I access my account and bring up a scrolling menu, the words a transparent white in my view. I reach out to tap on one hovering menu item.
Memory Worlds
When I select this, the menu brings up a scrolling subset of options. Each one I look at for longer than a second starts to play a preview of a Memory that I had stored. There are Memories of Keira and me celebrating our first night in the little studio we’d rented, and of me holding out my first check after my first successful bounty hunt. Then there are my Shared Favorites, Memories created by others that anyone can enjoy—like being in Frankie Dena’s shoes as she performs at the Super Bowl, or standing in the place of a little boy being swarmed by a pile of puppies, a Memory that has been shared over a billion times.
Finally, I go to my most treasured subset—my oldest Memories, stored in a separate Favorites category. These are old videos that I recorded on a phone before the NeuroLink even came out, videos that I later downloaded into my account. They are of my father. I scroll through them until I settle on one. It’s my tenth birthday, and Dad’s hands are covering my eyes. Even though it’s an old, grainy phone video, it fills my view through my glasses like a giant screen. I feel the same anticipation that I’d felt that day, get the same surge of joy as Dad’s hands opened to reveal a painting he’d made of us, walking through a world of colorful paint strokes that looks like Central Park at twilight. I jump up and down, twirl the painting around, and get up on a chair to hold it aloft. My father smiles up at me, then reaches his arms out to help me hop down. It plays until it runs out and automatically goes to the next Memory in my storage. Dad in a black peacoat and bright red scarf, guiding me down the halls of the Museum of Modern Art. Dad teaching me how to paint. Dad and me picking out peonies in the Flower District while rain pours down outside. Dad shouting Happy New Year! with me on a rooftop overlooking Times Square.

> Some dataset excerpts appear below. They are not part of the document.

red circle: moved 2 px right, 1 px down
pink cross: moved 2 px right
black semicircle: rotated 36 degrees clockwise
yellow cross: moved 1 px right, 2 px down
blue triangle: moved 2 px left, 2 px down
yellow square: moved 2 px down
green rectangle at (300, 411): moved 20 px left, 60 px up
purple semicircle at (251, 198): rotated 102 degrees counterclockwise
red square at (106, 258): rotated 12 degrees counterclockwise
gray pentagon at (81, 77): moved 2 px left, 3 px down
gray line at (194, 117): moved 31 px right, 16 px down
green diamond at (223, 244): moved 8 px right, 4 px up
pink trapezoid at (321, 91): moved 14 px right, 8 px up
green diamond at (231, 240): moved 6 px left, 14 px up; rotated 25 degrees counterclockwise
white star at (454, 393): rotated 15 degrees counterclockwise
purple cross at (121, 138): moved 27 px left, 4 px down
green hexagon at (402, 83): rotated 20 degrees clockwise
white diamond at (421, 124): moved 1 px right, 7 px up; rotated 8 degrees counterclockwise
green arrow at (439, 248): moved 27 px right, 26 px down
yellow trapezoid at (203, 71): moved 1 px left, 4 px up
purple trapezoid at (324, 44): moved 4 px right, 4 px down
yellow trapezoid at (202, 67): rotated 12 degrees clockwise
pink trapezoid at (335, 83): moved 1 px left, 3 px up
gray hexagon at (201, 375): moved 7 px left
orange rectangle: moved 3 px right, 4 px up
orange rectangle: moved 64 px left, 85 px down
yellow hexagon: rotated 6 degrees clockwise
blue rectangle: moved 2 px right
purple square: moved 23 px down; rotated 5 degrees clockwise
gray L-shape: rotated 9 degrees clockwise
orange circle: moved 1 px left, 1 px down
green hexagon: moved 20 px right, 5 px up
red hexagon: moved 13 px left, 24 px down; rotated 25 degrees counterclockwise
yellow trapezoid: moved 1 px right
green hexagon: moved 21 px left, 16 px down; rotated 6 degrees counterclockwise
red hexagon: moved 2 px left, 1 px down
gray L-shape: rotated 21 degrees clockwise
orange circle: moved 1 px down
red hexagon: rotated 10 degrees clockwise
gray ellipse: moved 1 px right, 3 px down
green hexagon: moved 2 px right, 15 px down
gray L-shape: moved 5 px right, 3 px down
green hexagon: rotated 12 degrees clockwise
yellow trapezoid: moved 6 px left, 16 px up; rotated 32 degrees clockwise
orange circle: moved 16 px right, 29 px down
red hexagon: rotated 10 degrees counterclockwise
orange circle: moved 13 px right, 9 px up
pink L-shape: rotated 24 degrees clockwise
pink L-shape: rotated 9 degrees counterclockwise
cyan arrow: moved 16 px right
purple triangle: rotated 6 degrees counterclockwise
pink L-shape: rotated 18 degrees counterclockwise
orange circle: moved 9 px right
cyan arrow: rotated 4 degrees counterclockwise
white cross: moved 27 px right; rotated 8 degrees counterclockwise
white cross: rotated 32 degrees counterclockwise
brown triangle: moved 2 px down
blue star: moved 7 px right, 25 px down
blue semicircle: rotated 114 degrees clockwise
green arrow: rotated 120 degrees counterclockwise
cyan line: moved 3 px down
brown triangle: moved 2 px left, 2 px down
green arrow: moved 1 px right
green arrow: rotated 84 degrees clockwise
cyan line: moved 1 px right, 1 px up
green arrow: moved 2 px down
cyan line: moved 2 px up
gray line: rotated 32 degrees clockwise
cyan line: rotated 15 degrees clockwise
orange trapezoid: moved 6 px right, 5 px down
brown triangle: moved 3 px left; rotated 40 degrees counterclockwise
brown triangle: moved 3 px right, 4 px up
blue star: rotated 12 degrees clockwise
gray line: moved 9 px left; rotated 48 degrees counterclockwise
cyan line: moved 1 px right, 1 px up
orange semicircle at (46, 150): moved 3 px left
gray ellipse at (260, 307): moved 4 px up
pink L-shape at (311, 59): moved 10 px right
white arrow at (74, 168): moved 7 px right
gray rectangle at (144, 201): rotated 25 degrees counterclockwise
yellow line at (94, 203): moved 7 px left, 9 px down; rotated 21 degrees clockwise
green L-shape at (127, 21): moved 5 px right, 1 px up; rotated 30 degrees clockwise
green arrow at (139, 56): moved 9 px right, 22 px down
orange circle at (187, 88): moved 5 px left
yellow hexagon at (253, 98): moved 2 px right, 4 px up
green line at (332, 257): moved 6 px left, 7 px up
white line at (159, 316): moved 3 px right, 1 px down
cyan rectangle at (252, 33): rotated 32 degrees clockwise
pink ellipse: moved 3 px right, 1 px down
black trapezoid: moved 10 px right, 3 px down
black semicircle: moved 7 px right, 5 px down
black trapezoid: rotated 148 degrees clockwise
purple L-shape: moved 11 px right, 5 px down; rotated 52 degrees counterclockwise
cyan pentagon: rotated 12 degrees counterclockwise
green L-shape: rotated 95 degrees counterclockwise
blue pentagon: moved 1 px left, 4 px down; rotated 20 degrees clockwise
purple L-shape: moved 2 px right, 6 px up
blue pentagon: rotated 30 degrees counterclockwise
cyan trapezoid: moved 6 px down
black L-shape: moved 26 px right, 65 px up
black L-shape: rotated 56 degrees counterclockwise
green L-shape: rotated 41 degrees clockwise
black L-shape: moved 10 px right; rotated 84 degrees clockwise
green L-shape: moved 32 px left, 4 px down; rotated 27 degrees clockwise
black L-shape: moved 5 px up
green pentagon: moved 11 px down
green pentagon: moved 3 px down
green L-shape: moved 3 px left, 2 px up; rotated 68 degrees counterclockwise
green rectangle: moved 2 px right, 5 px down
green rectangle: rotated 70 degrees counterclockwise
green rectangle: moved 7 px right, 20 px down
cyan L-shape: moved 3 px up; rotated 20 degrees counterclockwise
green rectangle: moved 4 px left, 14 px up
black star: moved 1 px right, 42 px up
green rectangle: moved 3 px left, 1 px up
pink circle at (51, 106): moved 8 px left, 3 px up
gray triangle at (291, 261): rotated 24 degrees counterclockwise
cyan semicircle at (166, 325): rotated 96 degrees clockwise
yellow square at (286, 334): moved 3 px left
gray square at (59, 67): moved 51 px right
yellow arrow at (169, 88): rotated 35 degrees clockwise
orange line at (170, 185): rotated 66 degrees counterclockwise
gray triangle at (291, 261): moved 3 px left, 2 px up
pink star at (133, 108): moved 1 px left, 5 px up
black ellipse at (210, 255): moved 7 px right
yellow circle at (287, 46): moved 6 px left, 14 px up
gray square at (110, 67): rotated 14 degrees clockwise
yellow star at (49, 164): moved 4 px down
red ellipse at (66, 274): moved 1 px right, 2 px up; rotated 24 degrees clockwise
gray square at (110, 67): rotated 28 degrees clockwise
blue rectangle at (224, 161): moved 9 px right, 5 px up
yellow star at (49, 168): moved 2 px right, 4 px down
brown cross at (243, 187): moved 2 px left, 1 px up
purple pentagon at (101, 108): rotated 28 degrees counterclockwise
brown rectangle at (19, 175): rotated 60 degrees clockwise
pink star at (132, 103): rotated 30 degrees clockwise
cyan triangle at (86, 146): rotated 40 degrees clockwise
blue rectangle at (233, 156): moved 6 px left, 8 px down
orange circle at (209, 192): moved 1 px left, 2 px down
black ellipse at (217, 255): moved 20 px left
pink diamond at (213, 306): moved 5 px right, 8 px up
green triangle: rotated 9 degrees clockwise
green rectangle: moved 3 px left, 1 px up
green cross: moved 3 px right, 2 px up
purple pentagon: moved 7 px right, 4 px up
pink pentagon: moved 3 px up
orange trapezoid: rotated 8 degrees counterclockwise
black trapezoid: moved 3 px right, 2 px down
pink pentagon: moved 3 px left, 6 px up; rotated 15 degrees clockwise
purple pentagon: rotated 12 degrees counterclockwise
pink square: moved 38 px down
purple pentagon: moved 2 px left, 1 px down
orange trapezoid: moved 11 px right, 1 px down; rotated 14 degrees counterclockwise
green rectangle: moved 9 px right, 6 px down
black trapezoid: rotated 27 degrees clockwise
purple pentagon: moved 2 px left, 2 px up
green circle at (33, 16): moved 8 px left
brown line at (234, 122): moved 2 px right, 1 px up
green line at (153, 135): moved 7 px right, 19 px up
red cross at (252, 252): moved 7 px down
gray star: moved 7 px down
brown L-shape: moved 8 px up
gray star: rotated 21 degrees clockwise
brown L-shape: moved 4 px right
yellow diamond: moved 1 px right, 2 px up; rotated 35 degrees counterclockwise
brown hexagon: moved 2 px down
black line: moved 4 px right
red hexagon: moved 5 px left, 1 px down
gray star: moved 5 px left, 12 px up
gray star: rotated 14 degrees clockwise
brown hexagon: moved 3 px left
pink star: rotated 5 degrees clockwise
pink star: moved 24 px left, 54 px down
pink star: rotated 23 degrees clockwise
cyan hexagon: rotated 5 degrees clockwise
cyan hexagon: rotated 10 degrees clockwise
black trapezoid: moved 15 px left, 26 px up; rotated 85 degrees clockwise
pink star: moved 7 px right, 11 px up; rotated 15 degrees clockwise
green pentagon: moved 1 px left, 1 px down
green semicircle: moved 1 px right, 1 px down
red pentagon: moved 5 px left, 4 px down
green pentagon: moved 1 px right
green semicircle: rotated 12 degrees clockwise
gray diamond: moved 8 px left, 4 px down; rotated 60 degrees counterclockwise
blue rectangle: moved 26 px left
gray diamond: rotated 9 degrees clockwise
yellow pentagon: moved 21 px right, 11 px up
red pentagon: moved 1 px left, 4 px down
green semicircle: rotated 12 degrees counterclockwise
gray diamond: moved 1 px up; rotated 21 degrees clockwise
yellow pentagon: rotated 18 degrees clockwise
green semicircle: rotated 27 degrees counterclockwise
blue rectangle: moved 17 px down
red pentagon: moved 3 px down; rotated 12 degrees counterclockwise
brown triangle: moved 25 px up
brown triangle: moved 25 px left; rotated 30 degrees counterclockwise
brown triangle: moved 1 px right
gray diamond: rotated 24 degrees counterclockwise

The Memories play over and over, until I can’t tell whether or not they’ve started again from the beginning, and gradually, I drift off into sleep, surrounded by ghosts.
? ? ? ? ?
IN MY DREAMS, I’m back in high school, revisiting what led to my criminal record.
Annie Pattridge was an awkward, shy girl in my high school, a kid with gentle eyes who kept to herself and ate her lunches in a corner of the school’s little library. Sometimes I ran across her in there. I wasn’t her friend, exactly, but we were friendly—we’d chatted a couple of times about our shared love of Harry Potter and Warcross and League of Legends and computers. Other times, I’d see her picking her books off the ground after someone had knocked them out of her arms, or catch her backed up against the lockers while a bunch of kids stuck gum in her hair, or glimpse her stumbling out of the girls’ bathroom with a crack in her glasses.
But then, one day, a boy working on a group project with Annie managed to snap a photo of her showering in the privacy of her own home. The next morning, Annie’s naked photo had been sent to every student in school, shared on the school’s homework forums, and posted online. Then came the taunts. The printouts of the photo, all cruelly drawn on. The death threats.